Figure 8: Virtual environments also create new challenges for the network.

In addition to the restriction on the mobility of virtual machines in multiple-chassis EtherChannel, the restriction to two pairs of switches is a limiting factor. Added to this are the long convergence times for Spanning Tree – if several hundred VLANs are in use – recomputing the spanning tree if the root bridge fails still takes some time.

To address these challenges, some proprietary protocols allow topologies as shown in Figure 9. The foundation for this approach was laid down by the official IETF Trill (Transparent Interconnection of Lots of Links) standard. The Trill standard allows Equal Cost Multipathing in Layer 2 networks.

The Trill standard and Cisco's FabricPath protocol allow the aggregation of network connections.
Figure 9: The Trill standard and Cisco's FabricPath protocol allow the aggregation of network connections.

Cisco FabricPath is also based on Trill but offers advanced options. For example, in FabricPath, each switch only learns the MAC addresses that it really needs – on classic Layer 2 networks and Trill, however, each switch stores all the MAC addresses. The scaled address tables in FabricPath result in better performance and avoid switches hitting the memory limits of their hardware.

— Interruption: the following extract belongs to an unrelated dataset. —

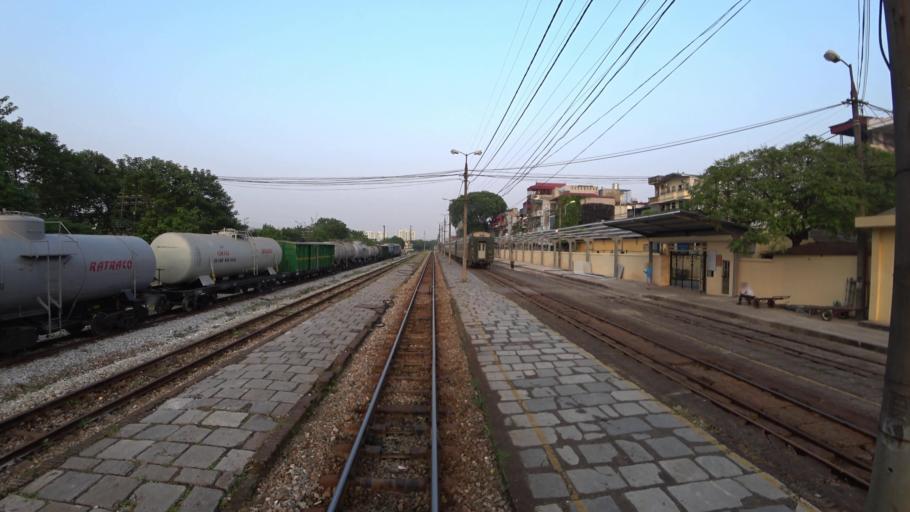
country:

All connections between the switches in Figure 9 can be operated with Cisco devices in FabricPath mode, which is activated through the switchport mode fabricpath command. The Fabric Shortest Path First protocol handles Layer 2 routing, with IS-IS (Intermediate System to Intermediate System) in the background. The influence of the spanning tree ends at this point – the connection is no longer about Ethernet connections but about FabricPath. However, connections to classical Ethernet switches are still possible.


The Spanning Tree protocol is a fundamental part of an Ethernet network. If you manage an Ethernet network with multiple switches, a good understanding of Spanning Tree will help you ensure stability and optimize performance.